Ayant eu la chance d’avoir voyagé en Thaïlande et en Indonésie dans le passé pour chasser la vitesse et la culture automobile, j’avais quelques idées préconçues sur le type de voitures qui serait populaire parmi les passionnés malaisiens que je rencontrerais pendant mon séjour. Pour l’événement Retro Havoc de cette année, j’imaginais que le lieu serait plein à ras bord de Hondas de différents types et générations.
Pourquoi? Parce que, tout comme la Thaïlande et l’Indonésie, la Malaisie a des règles d’importation strictes et des taux d’imposition ridiculement élevés sur les voitures fabriquées à l’extérieur du pays. Si quelqu’un veut entrer dans la scène automobile ici, le moyen le plus rentable est de commencer avec une Honda fabriquée localement.
Alors que je parcourais le parking à plusieurs étages qui accueillait Retro Havoc, deux choses se sont révélées.
Premièrement, l’événement n’était pas vraiment rempli de Honda, mais parmi les voitures badgées H présentes, il y avait un bon mélange de Civics, S2000, Fits et même la puissante NSX.

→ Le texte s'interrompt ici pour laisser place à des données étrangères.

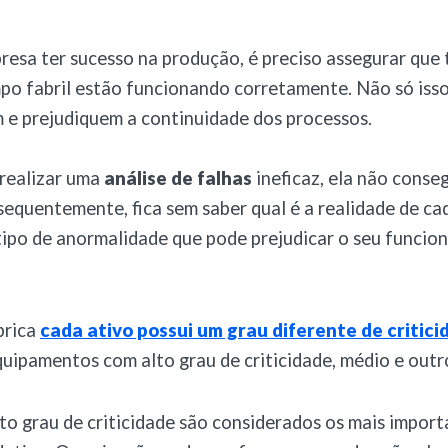
esa ter sucesso na produção, é preciso assegurar que 
po fabril estão funcionando corretamente. Não só isso
 e prejudiquem a continuidade dos processos.
 realizar uma
análise de falhas
ineficaz, ela não conse
sequentemente, fica sem saber qual é a realidade de cad
tipo de anormalidade que pode prejudicar o seu funci
brica
cada ativo possui um grau diferente de critici
uipamentos com alto grau de criticidade, médio e outro
to grau de criticidade são considerados os mais import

La deuxième chose, qui m’a complètement pris au dépourvu, était l’amour et le respect apparents pour Osaka Kanjo culture de course.
De retour dans Kanjo À l’apogée des courses des années 80 et 90, la boucle d’Osaka – une section étroite et technique de l’autoroute Hanshin – est devenue tristement célèbre pour les hors-la-loi qui couraient sous le manteau de l’obscurité, contrariant souvent la police dans le processus. Leur machine de choix était la Honda Civic, qui combinait un châssis léger et agile avec un moteur quatre cylindres à haut régime. Vous pouvez en savoir plus sur la culture de course Kanjo ici.

Kanjo la course existe toujours à Osaka, et l’attitude rebelle des Kanjozoku a rendu la culture underground et quelque peu mythique populaire parmi beaucoup en Malaisie, ce qui se reflète dans un certain nombre de constructions hommage à Retro Havoc. Celui qui a attiré mon attention était cette Civic de troisième génération.
En vrai Kanjo style, tout le confort de la créature a été supprimé pour gagner du poids. Ce qui reste est un siège de course pour le conducteur, un arceau de sécurité pour plus de rigidité et de sécurité, et quelques jauges de rechange.
Avec le capot légèrement ouvert, j’ai pu apercevoir le moteur, qui n’est certainement pas celui monté en usine. je suis sûr que beaucoup Kanjozoku approuverait le swap de la série B, qui même sous forme de stock (celui-ci semblait légèrement réglé) ferait vraiment bouger cette Civic.

Les pneus collants Toyo Proxes R888 aident à traduire la puissance DOHC VTEC au sol.


Avec quelques autocollants en moins couvrant l’extérieur (en plus de celui des Speedhunters, bien sûr), et quelques cicatrices de bataille, je suis presque sûr que cette Civic n’aurait aucun problème à faire croire aux gens qu’il s’agissait d’un véritable Kanjo coureur, tout droit sorti d’Osaka. Je pense que cela en fait le parfait hommage à une culture automobile si unique au Japon.